• _AVAILABLE DATA_
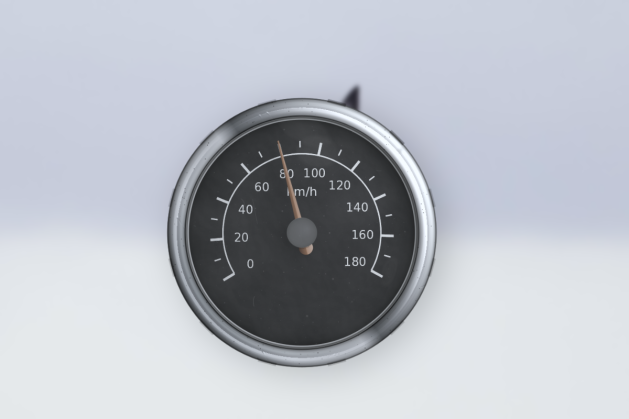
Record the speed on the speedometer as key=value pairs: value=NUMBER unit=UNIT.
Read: value=80 unit=km/h
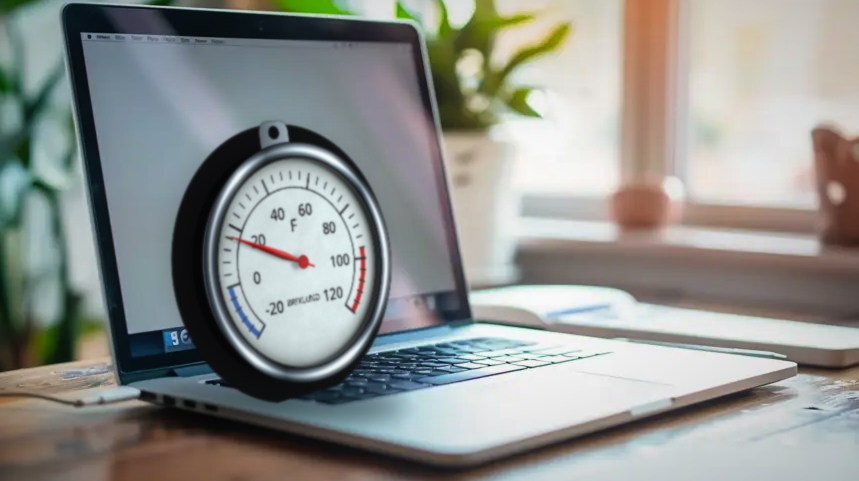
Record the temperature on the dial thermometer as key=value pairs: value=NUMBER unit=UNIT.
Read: value=16 unit=°F
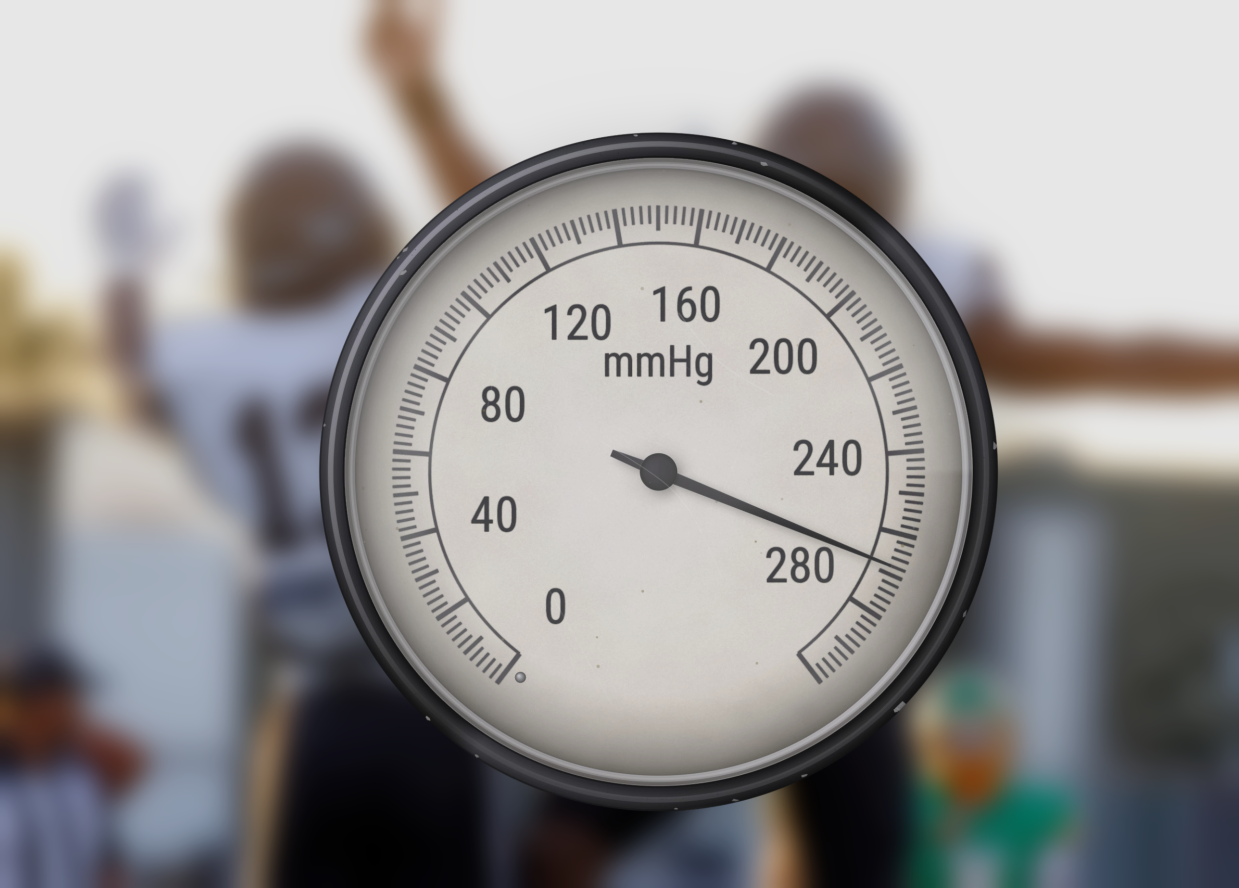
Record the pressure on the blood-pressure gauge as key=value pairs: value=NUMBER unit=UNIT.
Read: value=268 unit=mmHg
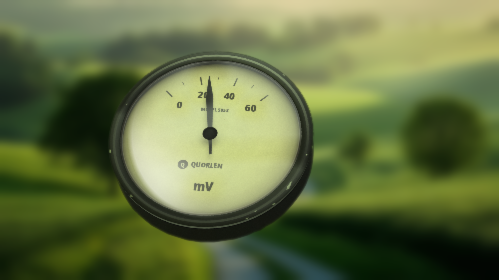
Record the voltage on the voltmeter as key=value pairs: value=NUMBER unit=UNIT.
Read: value=25 unit=mV
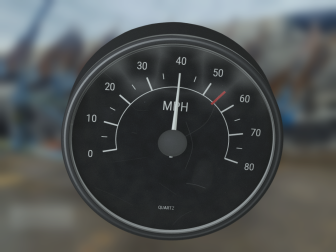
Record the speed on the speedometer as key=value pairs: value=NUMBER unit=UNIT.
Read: value=40 unit=mph
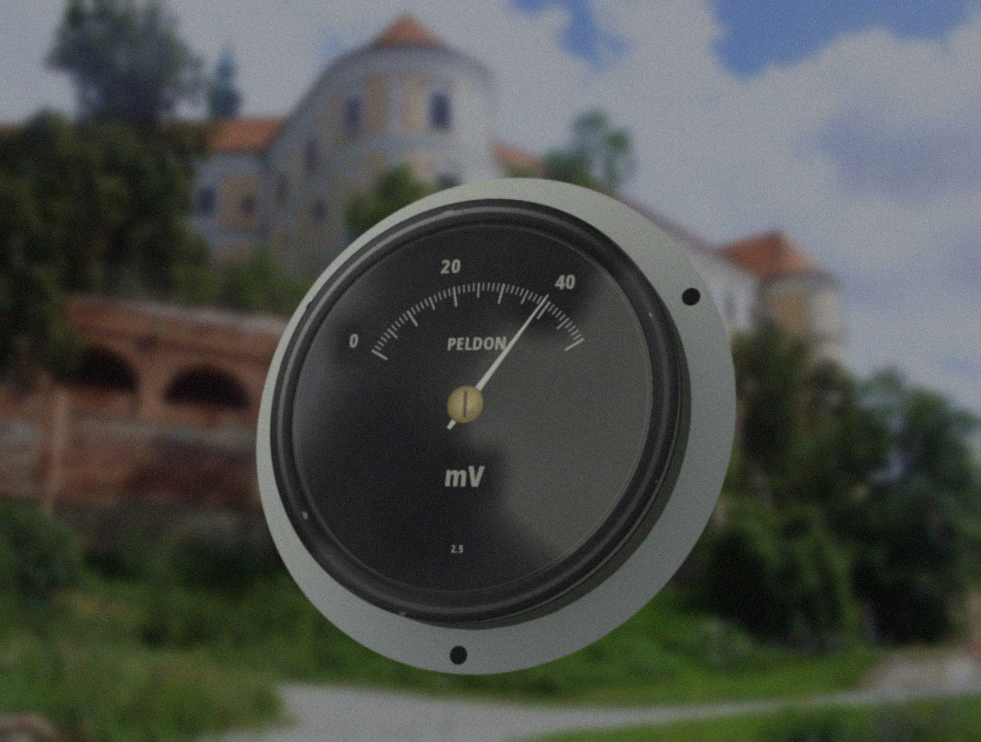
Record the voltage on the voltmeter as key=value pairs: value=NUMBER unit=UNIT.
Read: value=40 unit=mV
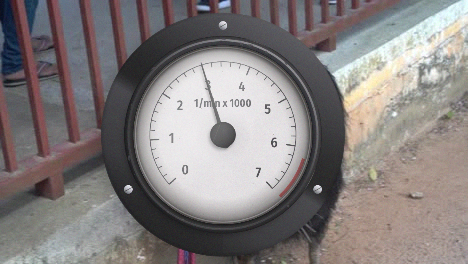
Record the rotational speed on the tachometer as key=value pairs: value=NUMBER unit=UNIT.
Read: value=3000 unit=rpm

• _AIM OF THE TASK_
Render the lines from the beginning through the line containing "Read: value=16 unit=°F", both ends included, as a JSON list of strings with one string per line. Leave out blank lines and the pictures.

• _RESPONSE_
[
  "Record the speed on the speedometer as key=value pairs: value=NUMBER unit=UNIT.",
  "Read: value=80 unit=km/h",
  "Record the temperature on the dial thermometer as key=value pairs: value=NUMBER unit=UNIT.",
  "Read: value=16 unit=°F"
]